A Minnesota woman diagnosed with terminal cancer who spent years taking care of others as a nurse got her bucket list wish to ride-along in a police car.
Stephanie Anderson’s bucket list wish was fulfilled thanks to members of the St. Paul Police Department, who spotted a Facebook post from August 20 when she shared her terminal diagnosis and bucket list wish on the social media platform.
“As most of you know, I have a terminal diagnosis of cancer and am working on my bucket list,” she wrote. “One of those things I want to do is a ride along with the police department. Anyone out there have any suggestions for going about accomplishing this, I would be very grateful for suggestions.”
Within three hours, Anderson’s wish went viral and several police officers reached out to her about potentially setting up a ride-along.
“It was a blast,” Anderson, who was diagnosed with ovarian cancer four years ago, told Fox 9 about her experience riding along in St. Paul Police Officer Te Yang’s patrol car. “I had a great time.”
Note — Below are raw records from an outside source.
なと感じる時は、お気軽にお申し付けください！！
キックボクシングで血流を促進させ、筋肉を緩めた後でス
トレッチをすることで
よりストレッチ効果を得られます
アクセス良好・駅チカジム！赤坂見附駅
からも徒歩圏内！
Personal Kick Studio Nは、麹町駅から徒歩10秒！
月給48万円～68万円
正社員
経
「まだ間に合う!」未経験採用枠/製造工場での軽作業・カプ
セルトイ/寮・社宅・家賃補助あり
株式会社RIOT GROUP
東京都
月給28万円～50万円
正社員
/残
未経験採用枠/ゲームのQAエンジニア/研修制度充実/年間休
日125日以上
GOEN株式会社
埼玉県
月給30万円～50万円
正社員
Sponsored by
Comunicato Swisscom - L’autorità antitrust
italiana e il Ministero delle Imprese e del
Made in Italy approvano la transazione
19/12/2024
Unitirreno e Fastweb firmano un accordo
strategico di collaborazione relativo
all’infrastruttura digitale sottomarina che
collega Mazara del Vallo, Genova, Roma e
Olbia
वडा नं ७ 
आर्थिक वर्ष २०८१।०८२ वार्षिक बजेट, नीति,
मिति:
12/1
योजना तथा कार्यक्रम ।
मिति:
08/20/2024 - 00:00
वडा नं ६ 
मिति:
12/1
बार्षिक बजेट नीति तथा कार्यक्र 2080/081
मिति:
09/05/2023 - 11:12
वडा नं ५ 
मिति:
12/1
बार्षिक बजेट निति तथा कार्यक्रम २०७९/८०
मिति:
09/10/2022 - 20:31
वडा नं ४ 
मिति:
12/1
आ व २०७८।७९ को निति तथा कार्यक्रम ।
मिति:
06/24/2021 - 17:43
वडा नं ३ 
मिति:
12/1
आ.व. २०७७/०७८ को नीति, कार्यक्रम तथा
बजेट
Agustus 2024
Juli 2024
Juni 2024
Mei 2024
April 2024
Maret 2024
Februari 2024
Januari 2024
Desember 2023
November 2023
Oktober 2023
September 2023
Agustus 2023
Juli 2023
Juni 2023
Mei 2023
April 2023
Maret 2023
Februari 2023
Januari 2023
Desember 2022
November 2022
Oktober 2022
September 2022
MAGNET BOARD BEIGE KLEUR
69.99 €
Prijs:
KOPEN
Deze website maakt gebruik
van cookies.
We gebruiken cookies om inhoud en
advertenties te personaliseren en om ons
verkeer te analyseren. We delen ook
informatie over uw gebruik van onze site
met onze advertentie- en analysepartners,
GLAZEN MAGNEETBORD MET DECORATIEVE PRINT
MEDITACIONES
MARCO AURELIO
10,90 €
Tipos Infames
Yang said “it was an honor” to be a part of Anderson’s “bucket list.”
“I feel lucky,” Yang told Fox 9. “It’s an honor to be chosen to be a part of her bucket list to show her the city – show her the different parts she wants to see. I’m more than happy to take her along.”
Anderson also met another police officer, Officer Eric Reetz, who organized the ride-along and made himself available to answer any questions she had.
“These guys were awesome, answered my questions and didn’t even act like they were stupid questions,” she posted on Facebook the day after. “I am very grateful for their patience with me and very much looking forward to seeing them on Wed when we go back out!”
Anderson told Fox 9 that doctors told her recently that tumors in her brain, lungs, and spine have stopped responding to treatment. The doctors told her she had six to 12 months to live.
“If it wasn’t for the cancer, I wouldn’t have time to be sitting here doing these things,” she told the news outlet. “If it wasn’t for the cancer, I wouldn’t be able to be at home and helping take care of my grandbabies.”